Level: Advanced — Prerequisites: Undergraduate calculus, probability and random processes, linear systems and transforms (Fourier), and basic familiarity with signals and noise; some exposure to linear algebra is helpful.
Key Takeaways
- Apply statistical decision theory to formulate radar detection problems and derive likelihood-ratio tests
- Derive and implement matched-filter detectors and compute their detection and false-alarm performance
- Analyze detector performance using ROC curves, SNR/integration tradeoffs, and a posteriori (Bayesian) methods
- Design and understand constant false alarm rate (CFAR) techniques and handling of clutter and nonideal noise
- Extend classical detectors to Doppler, coherent/incoherent integration, and simple adaptive/sequential detection schemes
Topics Covered
- Part I — Introduction: The Radar Detection Problem and Practical Issues
- Part II — Mathematical Tools: Probability, Random Processes, and Transform Techniques
- Part III — Classical Detection Theory: Neyman–Pearson, Likelihood Ratio, and Bayesian Formulations
- Matched Filtering and the Signal-to-Noise Paradigm
- A Posteriori (Bayesian) Approaches and Decision Rules
- Performance Measures: Probability of Detection, False Alarm, ROC Analysis
- Detection in Nonideal Environments: Clutter, Non-Gaussian Noise, and Interference
- Integration and Coherent/Incoherent Processing (Pulse Integration & Doppler Processing)

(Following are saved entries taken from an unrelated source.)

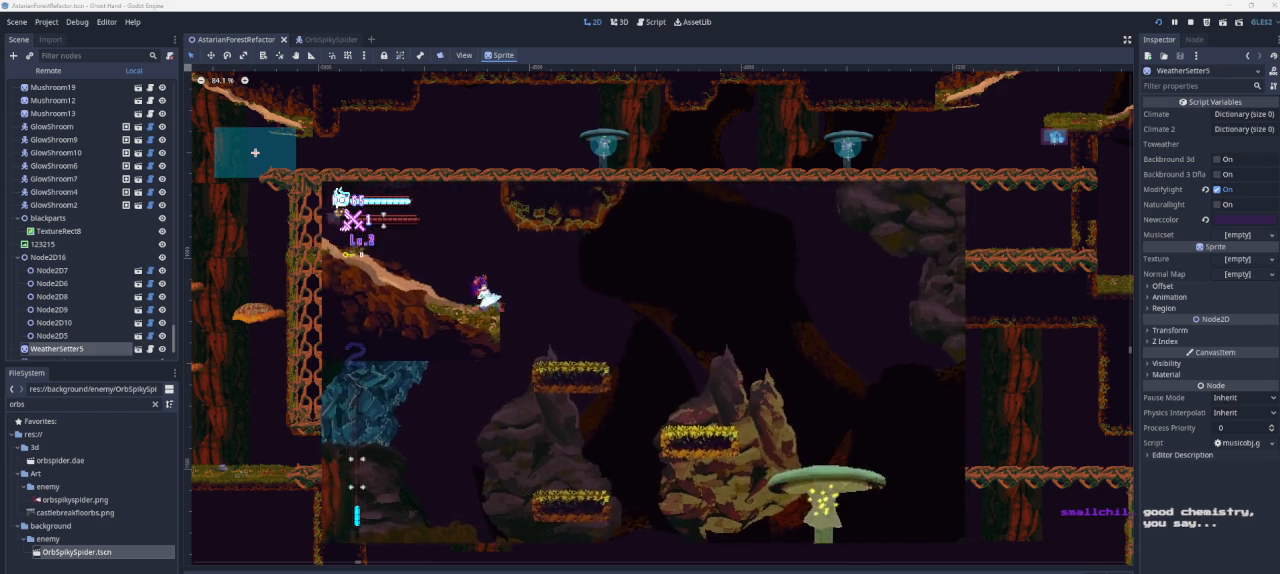
{"buttons": [], "left_stick": "right", "right_stick": "center", "events": []}
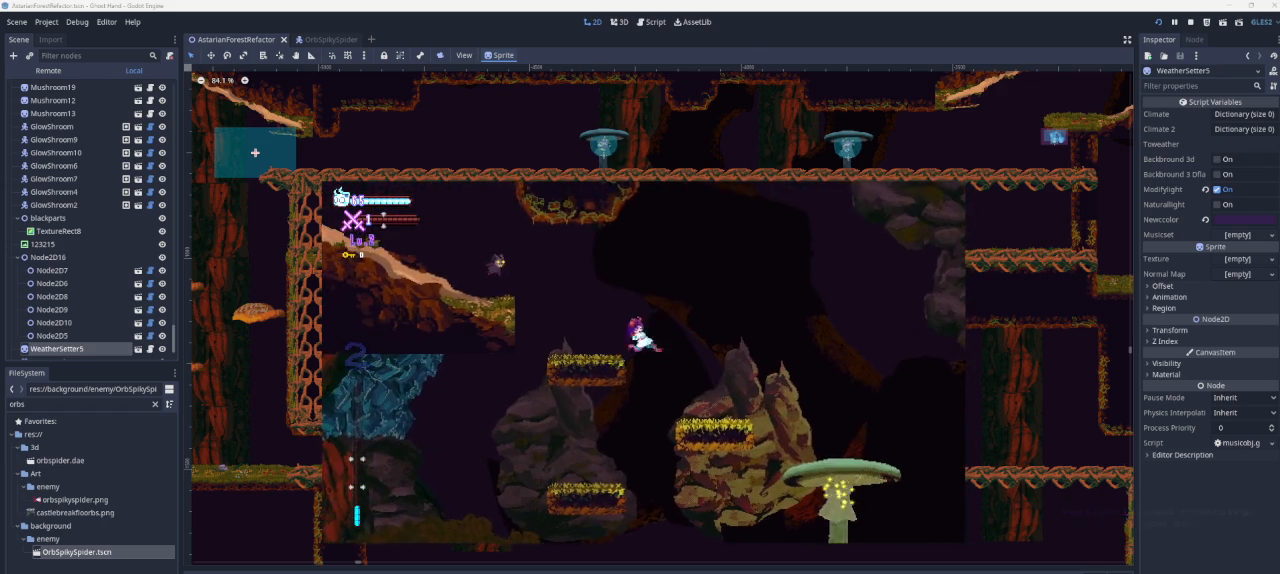
{"buttons": [], "left_stick": "center", "right_stick": "center", "events": [[367, "left_stick", "center"]]}
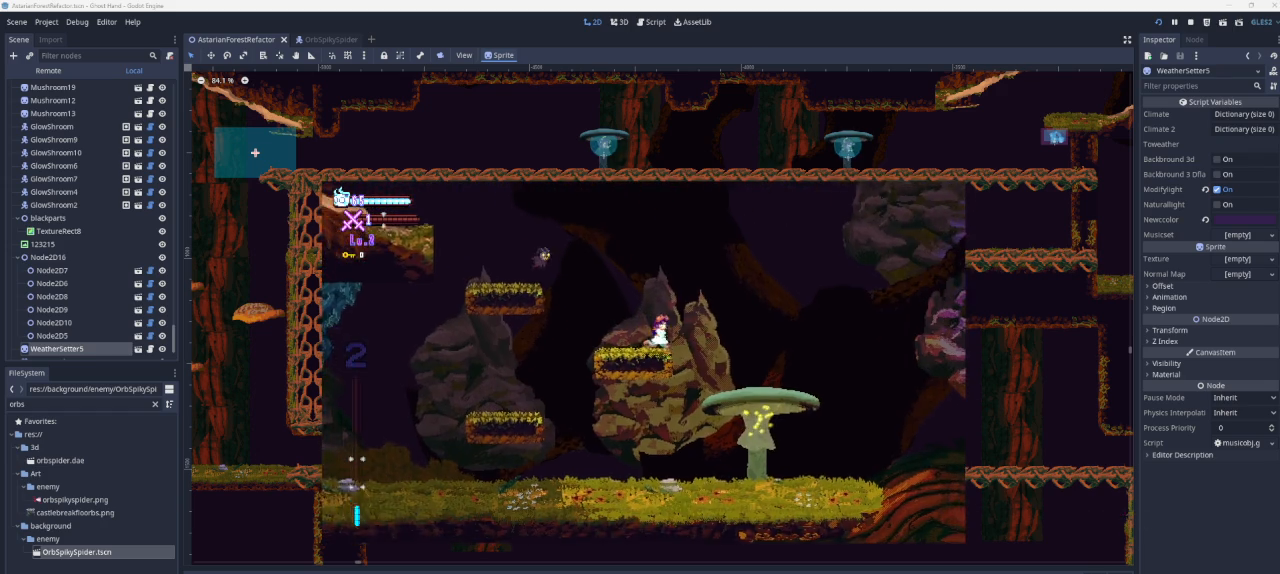
{"buttons": [], "left_stick": "center", "right_stick": "center", "events": [[33, "left_stick", "right"], [400, "left_stick", "center"]]}
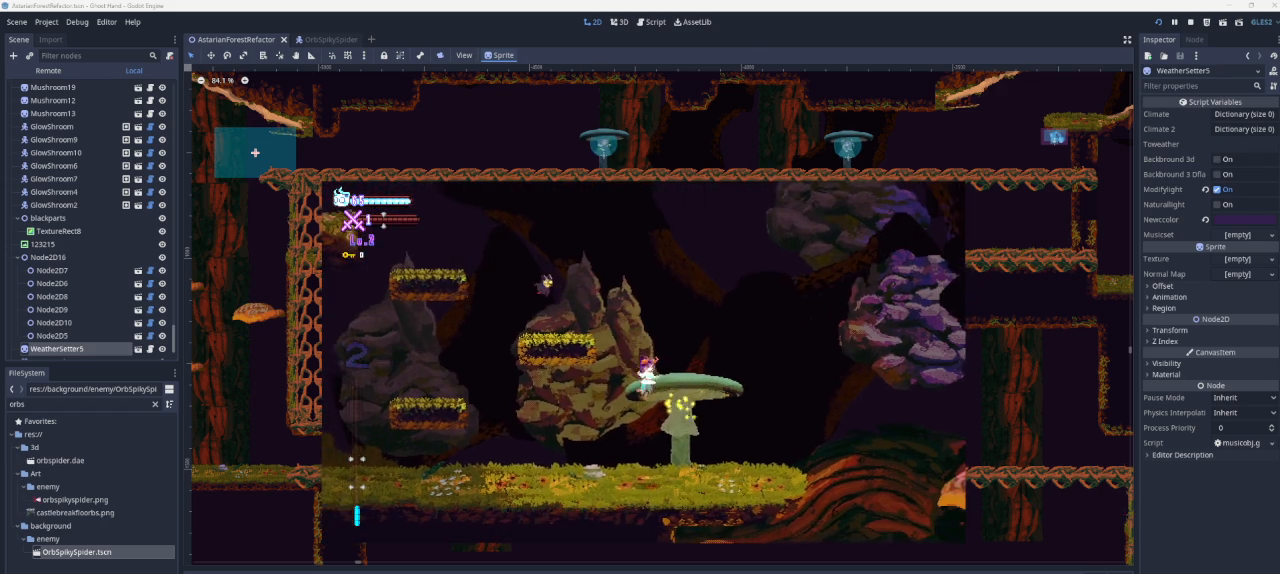
{"buttons": [], "left_stick": "down-right", "right_stick": "center", "events": [[367, "left_stick", "down-right"]]}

- Adaptive and Sequential Detection Methods
- Practical Design Considerations: CFAR Detectors, Threshold Setting, and Examples
- Appendices: Mathematical Derivations and Useful Probability Results
How It Compares
Covers much the same theoretical ground as Van Trees' Detection, Estimation, and Modulation Theory but is more tutorial and radar-focused; for broader radar system context, pair it with Skolnik's Radar Handbook.